Slow Cooker Moroccan Chicken
User Reviews
4.8
-
Prep Time
10 mins
-
Cook Time
4 hrs
-
Total Time
4 hrs 10 mins
-
Servings
6 servings
-
Calories
424 kcal
-
Course
Main Course
-
Cuisine
Mediterranean, Moroccan, North African
Slow Cooker Moroccan Chicken
Description
This Moroccan chicken is cooked slowly with a blend of aromatic spices, vegetables, and fruit for a balance of savoriness and gentle sweetness. Chicken breasts simmer gently with diced eggplant, squash, bell pepper, and canned tomatoes along with white beans and diced dried apricots that soften during cooking. Ras el hanout contributes a complex spice profile that characterizes the dish.
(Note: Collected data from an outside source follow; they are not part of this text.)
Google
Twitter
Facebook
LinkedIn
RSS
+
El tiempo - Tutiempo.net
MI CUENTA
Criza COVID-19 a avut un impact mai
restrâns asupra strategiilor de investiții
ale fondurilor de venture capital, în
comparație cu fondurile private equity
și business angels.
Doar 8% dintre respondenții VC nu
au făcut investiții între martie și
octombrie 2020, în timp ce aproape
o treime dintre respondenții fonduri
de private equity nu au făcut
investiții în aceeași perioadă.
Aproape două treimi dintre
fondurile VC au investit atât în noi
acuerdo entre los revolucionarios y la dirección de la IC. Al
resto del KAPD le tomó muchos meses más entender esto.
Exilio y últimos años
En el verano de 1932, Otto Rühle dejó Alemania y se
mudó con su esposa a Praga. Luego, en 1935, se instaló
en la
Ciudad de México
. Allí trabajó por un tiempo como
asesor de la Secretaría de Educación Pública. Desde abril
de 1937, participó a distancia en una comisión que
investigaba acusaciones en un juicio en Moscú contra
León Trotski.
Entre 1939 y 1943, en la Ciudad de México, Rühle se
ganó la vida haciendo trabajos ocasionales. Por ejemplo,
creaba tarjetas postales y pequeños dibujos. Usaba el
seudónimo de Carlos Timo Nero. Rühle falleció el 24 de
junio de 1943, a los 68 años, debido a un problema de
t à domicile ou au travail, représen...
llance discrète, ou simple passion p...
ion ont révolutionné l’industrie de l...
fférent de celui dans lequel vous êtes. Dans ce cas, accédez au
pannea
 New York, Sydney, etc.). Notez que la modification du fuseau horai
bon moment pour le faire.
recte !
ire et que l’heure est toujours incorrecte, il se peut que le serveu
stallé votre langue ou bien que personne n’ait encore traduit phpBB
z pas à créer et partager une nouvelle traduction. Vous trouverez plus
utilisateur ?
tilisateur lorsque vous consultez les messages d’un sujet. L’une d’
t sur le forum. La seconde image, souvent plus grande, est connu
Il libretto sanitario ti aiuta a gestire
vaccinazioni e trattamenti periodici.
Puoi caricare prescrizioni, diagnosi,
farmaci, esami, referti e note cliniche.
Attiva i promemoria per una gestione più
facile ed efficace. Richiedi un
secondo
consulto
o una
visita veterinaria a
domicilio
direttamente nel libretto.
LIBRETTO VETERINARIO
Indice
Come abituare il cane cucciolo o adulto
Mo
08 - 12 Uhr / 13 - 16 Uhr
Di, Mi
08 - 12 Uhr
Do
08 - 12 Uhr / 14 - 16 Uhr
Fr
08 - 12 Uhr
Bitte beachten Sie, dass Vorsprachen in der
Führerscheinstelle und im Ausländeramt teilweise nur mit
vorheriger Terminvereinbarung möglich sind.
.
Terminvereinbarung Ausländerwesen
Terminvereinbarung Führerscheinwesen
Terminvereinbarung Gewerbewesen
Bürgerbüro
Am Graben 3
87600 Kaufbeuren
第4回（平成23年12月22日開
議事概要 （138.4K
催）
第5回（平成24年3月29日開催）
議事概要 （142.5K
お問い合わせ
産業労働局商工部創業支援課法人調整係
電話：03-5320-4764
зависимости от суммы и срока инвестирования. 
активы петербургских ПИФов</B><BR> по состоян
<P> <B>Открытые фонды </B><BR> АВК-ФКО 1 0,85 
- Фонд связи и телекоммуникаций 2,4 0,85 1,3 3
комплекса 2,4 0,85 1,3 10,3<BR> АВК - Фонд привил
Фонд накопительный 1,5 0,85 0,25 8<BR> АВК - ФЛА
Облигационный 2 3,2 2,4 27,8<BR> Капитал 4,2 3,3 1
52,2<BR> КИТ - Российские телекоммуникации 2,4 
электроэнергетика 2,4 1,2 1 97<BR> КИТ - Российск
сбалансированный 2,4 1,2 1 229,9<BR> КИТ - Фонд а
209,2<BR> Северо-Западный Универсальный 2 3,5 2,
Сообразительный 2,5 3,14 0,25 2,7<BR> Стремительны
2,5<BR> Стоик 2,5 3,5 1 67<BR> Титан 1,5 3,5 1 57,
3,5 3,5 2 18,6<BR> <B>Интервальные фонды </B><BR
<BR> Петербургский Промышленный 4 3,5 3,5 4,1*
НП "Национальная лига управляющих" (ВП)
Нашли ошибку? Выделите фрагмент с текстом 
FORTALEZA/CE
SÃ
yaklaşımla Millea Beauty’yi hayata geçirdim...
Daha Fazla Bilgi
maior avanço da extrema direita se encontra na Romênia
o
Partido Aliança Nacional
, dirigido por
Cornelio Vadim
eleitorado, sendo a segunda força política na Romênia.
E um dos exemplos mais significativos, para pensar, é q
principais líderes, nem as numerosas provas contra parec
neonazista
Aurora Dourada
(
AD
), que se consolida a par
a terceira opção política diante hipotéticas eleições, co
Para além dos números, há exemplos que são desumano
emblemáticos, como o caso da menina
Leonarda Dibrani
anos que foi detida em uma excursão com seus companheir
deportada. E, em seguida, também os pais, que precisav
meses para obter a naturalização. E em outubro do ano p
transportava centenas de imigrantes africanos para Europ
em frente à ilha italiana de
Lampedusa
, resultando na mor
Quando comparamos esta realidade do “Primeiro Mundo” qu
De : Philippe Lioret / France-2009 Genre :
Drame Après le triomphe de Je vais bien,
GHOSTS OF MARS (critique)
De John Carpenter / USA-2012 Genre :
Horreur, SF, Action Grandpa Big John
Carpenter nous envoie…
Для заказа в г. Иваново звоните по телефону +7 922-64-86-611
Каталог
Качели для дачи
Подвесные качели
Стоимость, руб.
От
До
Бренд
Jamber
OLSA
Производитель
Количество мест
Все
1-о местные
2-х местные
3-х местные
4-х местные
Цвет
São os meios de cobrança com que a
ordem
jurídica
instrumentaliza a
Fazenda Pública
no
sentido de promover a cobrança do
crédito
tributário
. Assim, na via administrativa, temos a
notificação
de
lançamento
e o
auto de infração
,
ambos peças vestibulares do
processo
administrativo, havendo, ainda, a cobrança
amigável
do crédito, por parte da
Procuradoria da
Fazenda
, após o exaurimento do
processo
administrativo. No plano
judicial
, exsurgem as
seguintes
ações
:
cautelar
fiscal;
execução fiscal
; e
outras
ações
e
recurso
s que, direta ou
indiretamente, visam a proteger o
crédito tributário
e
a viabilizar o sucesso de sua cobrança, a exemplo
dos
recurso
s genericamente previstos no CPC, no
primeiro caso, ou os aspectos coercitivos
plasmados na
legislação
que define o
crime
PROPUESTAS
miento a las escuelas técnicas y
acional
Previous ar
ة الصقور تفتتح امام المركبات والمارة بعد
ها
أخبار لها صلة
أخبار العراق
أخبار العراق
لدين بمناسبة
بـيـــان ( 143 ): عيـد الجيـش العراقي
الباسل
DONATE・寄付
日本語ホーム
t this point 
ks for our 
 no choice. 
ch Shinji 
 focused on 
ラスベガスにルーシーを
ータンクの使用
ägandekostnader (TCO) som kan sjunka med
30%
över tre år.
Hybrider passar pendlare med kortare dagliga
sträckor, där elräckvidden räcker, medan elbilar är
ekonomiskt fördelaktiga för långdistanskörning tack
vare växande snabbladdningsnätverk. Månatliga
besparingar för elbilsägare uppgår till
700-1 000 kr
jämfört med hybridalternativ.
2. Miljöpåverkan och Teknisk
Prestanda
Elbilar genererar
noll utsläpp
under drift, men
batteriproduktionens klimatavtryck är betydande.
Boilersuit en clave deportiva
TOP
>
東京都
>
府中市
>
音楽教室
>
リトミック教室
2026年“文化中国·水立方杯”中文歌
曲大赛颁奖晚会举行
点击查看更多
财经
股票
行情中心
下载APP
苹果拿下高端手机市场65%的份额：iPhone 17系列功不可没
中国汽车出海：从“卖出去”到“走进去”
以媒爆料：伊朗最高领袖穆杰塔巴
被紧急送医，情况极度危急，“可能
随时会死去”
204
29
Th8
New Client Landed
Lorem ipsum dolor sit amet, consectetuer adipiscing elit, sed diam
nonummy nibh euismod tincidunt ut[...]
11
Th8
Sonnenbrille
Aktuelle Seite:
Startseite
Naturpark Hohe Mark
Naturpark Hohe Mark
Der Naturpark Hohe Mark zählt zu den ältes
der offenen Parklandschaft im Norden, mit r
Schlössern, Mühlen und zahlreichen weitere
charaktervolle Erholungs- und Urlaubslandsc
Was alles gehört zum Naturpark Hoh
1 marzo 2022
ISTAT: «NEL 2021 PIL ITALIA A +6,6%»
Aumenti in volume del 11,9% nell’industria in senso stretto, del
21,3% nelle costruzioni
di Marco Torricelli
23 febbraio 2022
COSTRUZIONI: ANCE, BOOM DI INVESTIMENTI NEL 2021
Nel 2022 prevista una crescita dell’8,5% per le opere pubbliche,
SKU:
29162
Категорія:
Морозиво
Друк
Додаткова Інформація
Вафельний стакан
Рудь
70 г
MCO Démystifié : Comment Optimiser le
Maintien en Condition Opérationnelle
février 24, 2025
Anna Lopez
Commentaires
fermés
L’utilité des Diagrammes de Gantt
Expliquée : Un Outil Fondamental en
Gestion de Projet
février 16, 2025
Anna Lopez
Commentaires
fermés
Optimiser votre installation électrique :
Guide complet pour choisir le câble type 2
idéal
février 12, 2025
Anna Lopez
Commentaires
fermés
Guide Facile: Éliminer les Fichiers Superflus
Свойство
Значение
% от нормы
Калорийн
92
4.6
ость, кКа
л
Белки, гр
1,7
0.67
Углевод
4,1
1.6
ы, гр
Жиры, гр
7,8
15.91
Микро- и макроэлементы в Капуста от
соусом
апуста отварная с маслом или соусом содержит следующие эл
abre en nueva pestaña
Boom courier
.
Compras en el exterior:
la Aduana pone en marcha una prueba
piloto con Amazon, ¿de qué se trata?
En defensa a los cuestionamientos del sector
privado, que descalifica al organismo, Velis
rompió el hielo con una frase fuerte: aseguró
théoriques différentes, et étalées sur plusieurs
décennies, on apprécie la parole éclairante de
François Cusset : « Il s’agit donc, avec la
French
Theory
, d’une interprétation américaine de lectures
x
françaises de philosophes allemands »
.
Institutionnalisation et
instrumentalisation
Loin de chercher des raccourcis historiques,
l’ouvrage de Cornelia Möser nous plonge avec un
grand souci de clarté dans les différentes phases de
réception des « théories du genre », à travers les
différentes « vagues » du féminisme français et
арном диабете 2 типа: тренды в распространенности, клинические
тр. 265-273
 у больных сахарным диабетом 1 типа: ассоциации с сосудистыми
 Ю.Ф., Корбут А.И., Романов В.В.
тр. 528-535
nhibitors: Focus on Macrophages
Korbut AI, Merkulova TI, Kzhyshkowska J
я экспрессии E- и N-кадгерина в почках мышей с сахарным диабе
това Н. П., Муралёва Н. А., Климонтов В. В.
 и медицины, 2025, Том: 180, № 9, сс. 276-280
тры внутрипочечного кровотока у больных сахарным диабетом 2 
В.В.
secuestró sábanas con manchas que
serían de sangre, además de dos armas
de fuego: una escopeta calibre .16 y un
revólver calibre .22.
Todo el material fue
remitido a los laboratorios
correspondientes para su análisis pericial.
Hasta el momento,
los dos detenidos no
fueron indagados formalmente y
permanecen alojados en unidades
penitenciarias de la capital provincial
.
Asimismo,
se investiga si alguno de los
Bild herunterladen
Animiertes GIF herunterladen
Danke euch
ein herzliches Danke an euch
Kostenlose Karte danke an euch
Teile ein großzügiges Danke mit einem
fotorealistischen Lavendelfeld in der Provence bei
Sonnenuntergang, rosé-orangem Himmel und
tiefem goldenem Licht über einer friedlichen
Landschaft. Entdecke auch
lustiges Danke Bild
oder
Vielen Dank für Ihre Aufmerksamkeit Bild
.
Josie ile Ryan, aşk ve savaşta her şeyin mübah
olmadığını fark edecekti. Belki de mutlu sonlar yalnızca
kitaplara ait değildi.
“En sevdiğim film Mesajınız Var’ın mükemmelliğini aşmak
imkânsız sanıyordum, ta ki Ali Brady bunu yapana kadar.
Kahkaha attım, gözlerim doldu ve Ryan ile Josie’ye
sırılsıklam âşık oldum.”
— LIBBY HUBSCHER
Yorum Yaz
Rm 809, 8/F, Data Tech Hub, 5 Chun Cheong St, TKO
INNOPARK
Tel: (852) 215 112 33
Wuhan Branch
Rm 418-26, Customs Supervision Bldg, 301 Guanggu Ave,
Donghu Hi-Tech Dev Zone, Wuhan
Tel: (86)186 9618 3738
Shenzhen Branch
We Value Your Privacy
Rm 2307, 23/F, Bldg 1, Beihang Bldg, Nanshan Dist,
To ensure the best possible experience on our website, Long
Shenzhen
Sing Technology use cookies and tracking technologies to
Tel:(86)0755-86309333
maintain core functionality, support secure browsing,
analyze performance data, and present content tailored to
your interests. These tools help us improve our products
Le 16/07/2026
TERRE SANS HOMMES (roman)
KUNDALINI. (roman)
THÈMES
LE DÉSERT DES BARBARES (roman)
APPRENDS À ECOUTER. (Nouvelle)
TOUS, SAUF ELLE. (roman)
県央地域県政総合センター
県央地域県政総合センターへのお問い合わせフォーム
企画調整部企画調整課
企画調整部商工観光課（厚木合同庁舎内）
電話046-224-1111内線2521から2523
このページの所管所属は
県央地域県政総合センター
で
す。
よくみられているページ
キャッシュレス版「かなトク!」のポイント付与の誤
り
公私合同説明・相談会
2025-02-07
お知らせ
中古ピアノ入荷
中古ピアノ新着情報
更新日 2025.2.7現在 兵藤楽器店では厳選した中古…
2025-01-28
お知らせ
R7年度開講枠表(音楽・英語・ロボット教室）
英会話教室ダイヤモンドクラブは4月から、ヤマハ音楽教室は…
The lemon juice and zest provide fresh acidity to contrast the richness, while the slow cooker method ensures the chicken remains tender and flavors have time to develop fully. The addition of giant couscous near the end introduces a pleasant texture to soak up the flavorful sauce, making the meal hearty.
Serve this Moroccan chicken in bowls garnished with fresh coriander to add brightness. It's a meal that melds diverse flavors and textures, suitable for an easy set-it-and-forget-it dinner. Reheating may require adding a splash of water to loosen the sauce. Using fresh spices within six months ensures the signature flavor shines through.
Ingredients
- 3 chicken breast
- 400 g White beans canned
- 1 lemon juice and zest only
- 4 shallot diced
- 1 eggplant eggplant, diced, aka aubergine
- 1 butternut squash small; peeled and diced
- 1 red bell pepper diced
- 3 tablespoon ras el hanout
- 3 garlic crushed, clove
- 8 dried apricot diced
- 150 ml chicken stock
- 400 g tomato canned, chopped
- 1 pinch sea salt
- 1 pinch black pepper
- 80 g giant couscous Israeli style
Instructions
- Place the chicken breasts into the slow cooker pot and add the ras-el-hanout.
- Add all the other ingredients (except the couscous). Cook on high for 4 hours or low for 8 hours.
- About 15 minutes before time is up, make the couscous according to the packet instructions.
- Shred the chicken with two forks and stir in the couscous. Serve in bowls with fresh coriander (cilantro).
Notes
- Use preserved lemons to intensify the lemon flavor in this dish.
- Adding raisins with the apricots boosts the fruity notes further.
- Top with flaked almonds for extra texture and nutty flavor.
- When reheating, add a little water if the sauce has thickened too much.
- Ensure your spices are fresh (used within six months) for best flavor.
Nutrition Information
Show DetailsNutrition Facts
Serving: 6servings
Amount Per Serving
Calories 424 kcal
% Daily Value*
| Serving | 1portion | |
| Calories | 424kcal | 21% |
| Carbohydrates | 64g | 21% |
| Protein | 37g | 74% |
| Fat | 4g | 6% |
| Saturated Fat | 1g | 5% |
| Polyunsaturated Fat | 1g | 6% |
| Monounsaturated Fat | 1g | 5% |
| Trans Fat | 0.01g | 1% |
| Cholesterol | 73mg | 24% |
| Sodium | 278mg | 12% |
| Potassium | 1864mg | 40% |
| Fiber | 14g | 56% |
| Sugar | 16g | 32% |
| Vitamin A | 14472IU | 289% |
| Vitamin C | 80mg | 89% |
| Calcium | 223mg | 22% |
| Iron | 9mg | 50% |
* Percent Daily Values are based on a 2,000 calorie diet.